▶ _Description of the task_
Would you copy out, character for character, the lines of the listing below, starting with the line with "left wrist: (189, 81, 0)" and going on through the listing's final line?
:::::
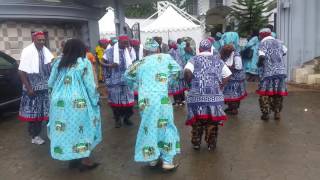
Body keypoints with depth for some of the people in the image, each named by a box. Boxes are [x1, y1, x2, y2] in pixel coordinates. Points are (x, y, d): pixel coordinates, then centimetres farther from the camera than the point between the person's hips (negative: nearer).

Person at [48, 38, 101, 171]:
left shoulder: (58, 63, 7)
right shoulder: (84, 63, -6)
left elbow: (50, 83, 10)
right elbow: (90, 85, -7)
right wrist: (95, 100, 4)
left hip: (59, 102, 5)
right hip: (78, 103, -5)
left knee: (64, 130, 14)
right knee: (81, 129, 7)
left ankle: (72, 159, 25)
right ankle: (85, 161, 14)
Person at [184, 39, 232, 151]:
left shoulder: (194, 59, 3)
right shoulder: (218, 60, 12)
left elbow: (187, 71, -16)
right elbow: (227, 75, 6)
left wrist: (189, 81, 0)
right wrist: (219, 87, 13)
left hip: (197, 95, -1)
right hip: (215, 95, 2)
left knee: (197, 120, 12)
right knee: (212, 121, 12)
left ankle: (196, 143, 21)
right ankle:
:::::
▶ _Expected answer_
left wrist: (189, 81, 0)
right wrist: (219, 87, 13)
left hip: (197, 95, -1)
right hip: (215, 95, 2)
left knee: (197, 120, 12)
right knee: (212, 121, 12)
left ankle: (196, 143, 21)
right ankle:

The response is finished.